Exercise description:
Update the lines below, changing every "all-day" to "all day" and keeping everything else the same.

Exercise materials:
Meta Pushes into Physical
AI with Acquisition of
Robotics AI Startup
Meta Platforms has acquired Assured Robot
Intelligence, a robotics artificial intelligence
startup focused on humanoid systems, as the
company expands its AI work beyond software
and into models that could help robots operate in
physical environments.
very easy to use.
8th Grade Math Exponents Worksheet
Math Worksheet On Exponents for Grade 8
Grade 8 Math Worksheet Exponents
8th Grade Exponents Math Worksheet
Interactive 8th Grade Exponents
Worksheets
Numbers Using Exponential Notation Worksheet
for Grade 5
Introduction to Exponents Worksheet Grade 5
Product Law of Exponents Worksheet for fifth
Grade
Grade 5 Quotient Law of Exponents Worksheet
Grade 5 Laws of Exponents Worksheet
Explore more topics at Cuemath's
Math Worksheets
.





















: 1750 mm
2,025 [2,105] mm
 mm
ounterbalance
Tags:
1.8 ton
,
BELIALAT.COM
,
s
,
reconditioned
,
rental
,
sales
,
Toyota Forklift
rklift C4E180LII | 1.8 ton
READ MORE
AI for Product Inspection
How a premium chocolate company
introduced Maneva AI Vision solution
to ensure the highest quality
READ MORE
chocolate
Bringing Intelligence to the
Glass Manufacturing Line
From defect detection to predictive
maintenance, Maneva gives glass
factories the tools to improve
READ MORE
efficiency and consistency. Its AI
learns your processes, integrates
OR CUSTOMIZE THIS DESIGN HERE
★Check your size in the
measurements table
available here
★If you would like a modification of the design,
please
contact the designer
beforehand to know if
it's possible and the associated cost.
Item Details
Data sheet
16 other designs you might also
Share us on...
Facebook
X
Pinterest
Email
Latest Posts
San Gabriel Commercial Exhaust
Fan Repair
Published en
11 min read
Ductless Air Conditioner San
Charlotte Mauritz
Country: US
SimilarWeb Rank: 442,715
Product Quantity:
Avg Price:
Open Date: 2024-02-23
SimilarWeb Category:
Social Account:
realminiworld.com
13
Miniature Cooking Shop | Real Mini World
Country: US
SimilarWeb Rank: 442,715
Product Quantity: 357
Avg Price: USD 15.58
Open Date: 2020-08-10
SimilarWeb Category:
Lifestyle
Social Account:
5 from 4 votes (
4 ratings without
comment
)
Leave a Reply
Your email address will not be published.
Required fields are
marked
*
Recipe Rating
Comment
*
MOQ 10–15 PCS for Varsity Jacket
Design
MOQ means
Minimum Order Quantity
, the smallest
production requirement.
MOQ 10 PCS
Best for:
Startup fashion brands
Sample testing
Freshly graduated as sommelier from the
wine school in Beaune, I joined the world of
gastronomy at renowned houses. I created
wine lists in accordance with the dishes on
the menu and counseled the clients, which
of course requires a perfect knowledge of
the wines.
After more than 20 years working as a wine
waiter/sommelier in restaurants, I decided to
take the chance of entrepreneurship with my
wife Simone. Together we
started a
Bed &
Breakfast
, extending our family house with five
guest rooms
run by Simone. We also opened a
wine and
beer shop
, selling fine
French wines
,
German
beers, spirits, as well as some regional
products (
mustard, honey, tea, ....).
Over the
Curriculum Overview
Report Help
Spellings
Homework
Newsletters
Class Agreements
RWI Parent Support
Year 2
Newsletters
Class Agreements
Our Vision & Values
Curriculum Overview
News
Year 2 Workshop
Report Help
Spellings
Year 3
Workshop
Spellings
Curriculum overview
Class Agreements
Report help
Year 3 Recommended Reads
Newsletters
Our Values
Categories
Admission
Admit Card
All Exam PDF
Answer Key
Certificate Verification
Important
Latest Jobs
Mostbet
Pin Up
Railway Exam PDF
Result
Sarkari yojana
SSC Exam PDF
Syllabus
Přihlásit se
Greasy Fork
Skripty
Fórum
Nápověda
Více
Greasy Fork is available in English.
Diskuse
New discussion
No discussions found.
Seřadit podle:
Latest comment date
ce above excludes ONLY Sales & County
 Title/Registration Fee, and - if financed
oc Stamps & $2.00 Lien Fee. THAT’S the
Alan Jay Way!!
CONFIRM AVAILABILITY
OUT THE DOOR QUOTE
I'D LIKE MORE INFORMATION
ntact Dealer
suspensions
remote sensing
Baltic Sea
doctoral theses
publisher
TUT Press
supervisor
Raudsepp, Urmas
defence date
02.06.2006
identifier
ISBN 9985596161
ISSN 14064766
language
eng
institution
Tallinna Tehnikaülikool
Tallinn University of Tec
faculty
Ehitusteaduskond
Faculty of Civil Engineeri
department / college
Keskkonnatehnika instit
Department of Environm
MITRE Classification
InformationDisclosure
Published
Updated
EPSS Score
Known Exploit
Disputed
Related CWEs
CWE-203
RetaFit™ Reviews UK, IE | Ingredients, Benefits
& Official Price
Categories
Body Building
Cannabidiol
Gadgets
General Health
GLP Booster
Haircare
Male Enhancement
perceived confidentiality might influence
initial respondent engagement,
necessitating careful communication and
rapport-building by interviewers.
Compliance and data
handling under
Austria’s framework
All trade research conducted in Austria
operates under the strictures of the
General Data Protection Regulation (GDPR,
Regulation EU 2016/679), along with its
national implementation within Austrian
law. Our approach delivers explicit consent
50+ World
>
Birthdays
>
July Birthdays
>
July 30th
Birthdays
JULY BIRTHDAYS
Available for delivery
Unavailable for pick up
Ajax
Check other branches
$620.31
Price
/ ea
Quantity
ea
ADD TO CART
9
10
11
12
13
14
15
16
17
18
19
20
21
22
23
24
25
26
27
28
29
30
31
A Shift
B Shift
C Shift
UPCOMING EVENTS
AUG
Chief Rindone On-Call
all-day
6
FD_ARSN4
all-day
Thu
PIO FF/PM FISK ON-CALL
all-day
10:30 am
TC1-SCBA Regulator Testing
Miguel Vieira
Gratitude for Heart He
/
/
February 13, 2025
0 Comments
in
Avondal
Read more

Response area:
Meta Pushes into Physical
AI with Acquisition of
Robotics AI Startup
Meta Platforms has acquired Assured Robot
Intelligence, a robotics artificial intelligence
startup focused on humanoid systems, as the
company expands its AI work beyond software
and into models that could help robots operate in
physical environments.
very easy to use.
8th Grade Math Exponents Worksheet
Math Worksheet On Exponents for Grade 8
Grade 8 Math Worksheet Exponents
8th Grade Exponents Math Worksheet
Interactive 8th Grade Exponents
Worksheets
Numbers Using Exponential Notation Worksheet
for Grade 5
Introduction to Exponents Worksheet Grade 5
Product Law of Exponents Worksheet for fifth
Grade
Grade 5 Quotient Law of Exponents Worksheet
Grade 5 Laws of Exponents Worksheet
Explore more topics at Cuemath's
Math Worksheets
.





















: 1750 mm
2,025 [2,105] mm
 mm
ounterbalance
Tags:
1.8 ton
,
BELIALAT.COM
,
s
,
reconditioned
,
rental
,
sales
,
Toyota Forklift
rklift C4E180LII | 1.8 ton
READ MORE
AI for Product Inspection
How a premium chocolate company
introduced Maneva AI Vision solution
to ensure the highest quality
READ MORE
chocolate
Bringing Intelligence to the
Glass Manufacturing Line
From defect detection to predictive
maintenance, Maneva gives glass
factories the tools to improve
READ MORE
efficiency and consistency. Its AI
learns your processes, integrates
OR CUSTOMIZE THIS DESIGN HERE
★Check your size in the
measurements table
available here
★If you would like a modification of the design,
please
contact the designer
beforehand to know if
it's possible and the associated cost.
Item Details
Data sheet
16 other designs you might also
Share us on...
Facebook
X
Pinterest
Email
Latest Posts
San Gabriel Commercial Exhaust
Fan Repair
Published en
11 min read
Ductless Air Conditioner San
Charlotte Mauritz
Country: US
SimilarWeb Rank: 442,715
Product Quantity:
Avg Price:
Open Date: 2024-02-23
SimilarWeb Category:
Social Account:
realminiworld.com
13
Miniature Cooking Shop | Real Mini World
Country: US
SimilarWeb Rank: 442,715
Product Quantity: 357
Avg Price: USD 15.58
Open Date: 2020-08-10
SimilarWeb Category:
Lifestyle
Social Account:
5 from 4 votes (
4 ratings without
comment
)
Leave a Reply
Your email address will not be published.
Required fields are
marked
*
Recipe Rating
Comment
*
MOQ 10–15 PCS for Varsity Jacket
Design
MOQ means
Minimum Order Quantity
, the smallest
production requirement.
MOQ 10 PCS
Best for:
Startup fashion brands
Sample testing
Freshly graduated as sommelier from the
wine school in Beaune, I joined the world of
gastronomy at renowned houses. I created
wine lists in accordance with the dishes on
the menu and counseled the clients, which
of course requires a perfect knowledge of
the wines.
After more than 20 years working as a wine
waiter/sommelier in restaurants, I decided to
take the chance of entrepreneurship with my
wife Simone. Together we
started a
Bed &
Breakfast
, extending our family house with five
guest rooms
run by Simone. We also opened a
wine and
beer shop
, selling fine
French wines
,
German
beers, spirits, as well as some regional
products (
mustard, honey, tea, ....).
Over the
Curriculum Overview
Report Help
Spellings
Homework
Newsletters
Class Agreements
RWI Parent Support
Year 2
Newsletters
Class Agreements
Our Vision & Values
Curriculum Overview
News
Year 2 Workshop
Report Help
Spellings
Year 3
Workshop
Spellings
Curriculum overview
Class Agreements
Report help
Year 3 Recommended Reads
Newsletters
Our Values
Categories
Admission
Admit Card
All Exam PDF
Answer Key
Certificate Verification
Important
Latest Jobs
Mostbet
Pin Up
Railway Exam PDF
Result
Sarkari yojana
SSC Exam PDF
Syllabus
Přihlásit se
Greasy Fork
Skripty
Fórum
Nápověda
Více
Greasy Fork is available in English.
Diskuse
New discussion
No discussions found.
Seřadit podle:
Latest comment date
ce above excludes ONLY Sales & County
 Title/Registration Fee, and - if financed
oc Stamps & $2.00 Lien Fee. THAT’S the
Alan Jay Way!!
CONFIRM AVAILABILITY
OUT THE DOOR QUOTE
I'D LIKE MORE INFORMATION
ntact Dealer
suspensions
remote sensing
Baltic Sea
doctoral theses
publisher
TUT Press
supervisor
Raudsepp, Urmas
defence date
02.06.2006
identifier
ISBN 9985596161
ISSN 14064766
language
eng
institution
Tallinna Tehnikaülikool
Tallinn University of Tec
faculty
Ehitusteaduskond
Faculty of Civil Engineeri
department / college
Keskkonnatehnika instit
Department of Environm
MITRE Classification
InformationDisclosure
Published
Updated
EPSS Score
Known Exploit
Disputed
Related CWEs
CWE-203
RetaFit™ Reviews UK, IE | Ingredients, Benefits
& Official Price
Categories
Body Building
Cannabidiol
Gadgets
General Health
GLP Booster
Haircare
Male Enhancement
perceived confidentiality might influence
initial respondent engagement,
necessitating careful communication and
rapport-building by interviewers.
Compliance and data
handling under
Austria’s framework
All trade research conducted in Austria
operates under the strictures of the
General Data Protection Regulation (GDPR,
Regulation EU 2016/679), along with its
national implementation within Austrian
law. Our approach delivers explicit consent
50+ World
>
Birthdays
>
July Birthdays
>
July 30th
Birthdays
JULY BIRTHDAYS
Available for delivery
Unavailable for pick up
Ajax
Check other branches
$620.31
Price
/ ea
Quantity
ea
ADD TO CART
9
10
11
12
13
14
15
16
17
18
19
20
21
22
23
24
25
26
27
28
29
30
31
A Shift
B Shift
C Shift
UPCOMING EVENTS
AUG
Chief Rindone On-Call
all day
6
FD_ARSN4
all day
Thu
PIO FF/PM FISK ON-CALL
all day
10:30 am
TC1-SCBA Regulator Testing
Miguel Vieira
Gratitude for Heart He
/
/
February 13, 2025
0 Comments
in
Avondal
Read more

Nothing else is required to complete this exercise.